■ Exercise brief:
For the entries that follow, restate word for word the line containing "Novo lançamento da Construtora Equilíbrio no", the line containing "inspiram e materiais", and every line that lies between them.

[Saved entries]
┏━━
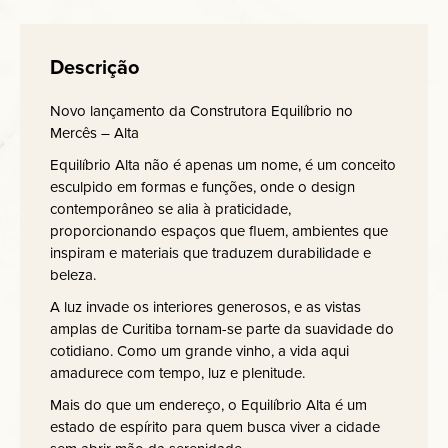
Descrição
Novo lançamento da Construtora Equilíbrio no
Mercês – Alta
Equilíbrio Alta não é apenas um nome, é um conceito
esculpido em formas e funções, onde o design
contemporâneo se alia à praticidade,
proporcionando espaços que fluem, ambientes que
inspiram e materiais que traduzem durabilidade e
beleza.
A luz invade os interiores generosos, e as vistas
amplas de Curitiba tornam-se parte da suavidade do
cotidiano. Como um grande vinho, a vida aqui
amadurece com tempo, luz e plenitude.
Mais do que um endereço, o Equilíbrio Alta é um
estado de espírito para quem busca viver a cidade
┗━━
■ Task response:
Novo lançamento da Construtora Equilíbrio no
Mercês – Alta
Equilíbrio Alta não é apenas um nome, é um conceito
esculpido em formas e funções, onde o design
contemporâneo se alia à praticidade,
proporcionando espaços que fluem, ambientes que
inspiram e materiais que traduzem durabilidade e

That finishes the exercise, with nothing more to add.